People v Munford
2019 NY Slip Op 05331 [174 AD3d 412]
July 2, 2019
Appellate Division, First Department
Published by New York State Law Reporting Bureau pursuant to Judiciary Law § 431.
As corrected through Wednesday, September 4, 2019


[*1]
 The People of the State of New York, Respondent,
v
Curtis Munford, Appellant.

Edelstein & Grossman, New York (Jonathan I. Edelstein of counsel), for appellant.

Cyrus R. Vance, Jr., District Attorney, New York (Sabrina Margret Bierer of counsel), for respondent.

Order, Supreme Court, New York County (Ruth Pickholz, J.), entered on or about December 6, 2017, which denied in part defendant's CPL 440.20 motion to set aside his sentence; and judgment of resentence, same court and Justice, rendered January 11, 2018, resentencing defendant, as a second violent felony offender, upon his convictions of robbery in the first degree (two counts), robbery in the second degree (five counts) and grand larceny in the second degree, to an aggregate term of 35 years, unanimously affirmed.

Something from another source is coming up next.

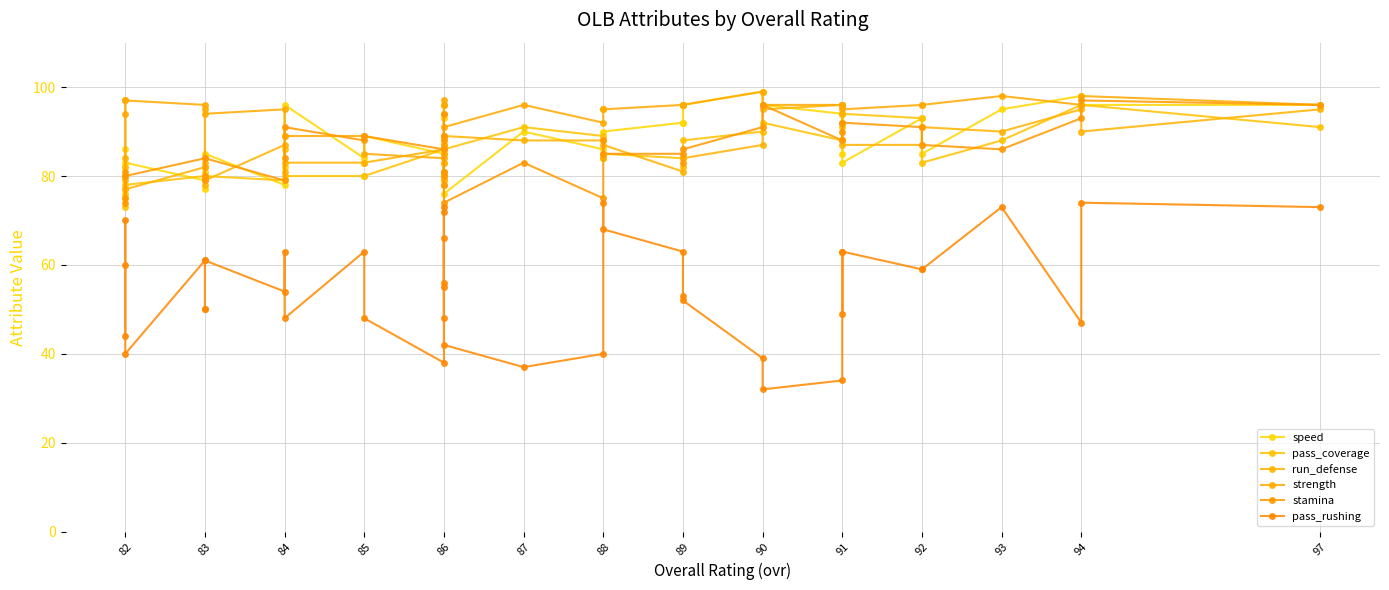

What is the smallest value displayed?

32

The court properly resentenced defendant by ordering that the 25-year sentence on count one (first-degree robbery based on the taking of a security guard's pistol) would run consecutively to a 10-year sentence on count four (second-degree robbery based on the taking of jewelry in the same incident), and ordering that the 25-year sentence on count two (first-degree robbery based on the taking of the jewelry) would run consecutively to a 10-year sentence on count three (second-degree robbery based on the taking of the pistol). As both parties agree, the resentencing court had properly vacated the sentencing court's directive that the sentence on count three run consecutively to that on count one, and the sentence on count four consecutively to that on count two. Counts one and three were both based on the same act of taking the pistol and thus, the sentences must run concurrently; similarly, counts two and four were based on the same act of taking the jewelry and thus, those sentences must run concurrently (Penal Law § 70.25 [2]). The resentencing court also had properly left untouched the lawful imposition of concurrent sentences on counts one and two, and lesser concurrent sentences on all of the remaining counts (while also making a correction, which is not at issue, in an unlawful sentence on the grand larceny count), for an aggregate sentence of 35 years (see Penal Law § 70.25 [1]; People v Yannicelli, 40 NY2d 598, 601-602 [1976]; People v Carpenter, 19 AD3d 730, 731 [3d Dept 2005], lv denied 5 NY3d 804 [2005]).

Defendant's challenges to the legality of his sentence are unavailing (see People v Jeanty, 268 AD2d 675, 680 [3d Dept 2000], lv denied 94 NY2d 949 [2000]). When, as noted, the court made the sentences in each group, relating to a particular act of either taking a pistol or jewelry, run concurrently within the group, but left intact the consecutive sentences for the two groups, this was neither illogical nor inconsistent with the court's own order on the CPL 440.20 motion. As in Jeanty, "at least one sentence in each group was properly made consecutive to at least one sentence in the following group and, thus, the aggregate sentence is unaffected" (268 AD2d at 680). We have considered and rejected defendant's remaining arguments on this issue.

Defendant's resentencing was solely for the purpose of correcting the illegal aspect of the structure of his sentence, and was not a plenary resentencing requiring the exercise of sentencing discretion. Therefore, we may not reduce it in the interest of justice (see People v Lingle, 16 NY3d 621, 635 [2011]). In any event, as we held on defendant's direct appeal (People v Munford, 49 AD3d 444, 446 [1st Dept 2008], lv denied 10 NY3d 937 [2008]), we perceive no basis for reducing the sentence. Concur—Richter, J.P., Tom, Gesmer, Kern, Moulton, JJ.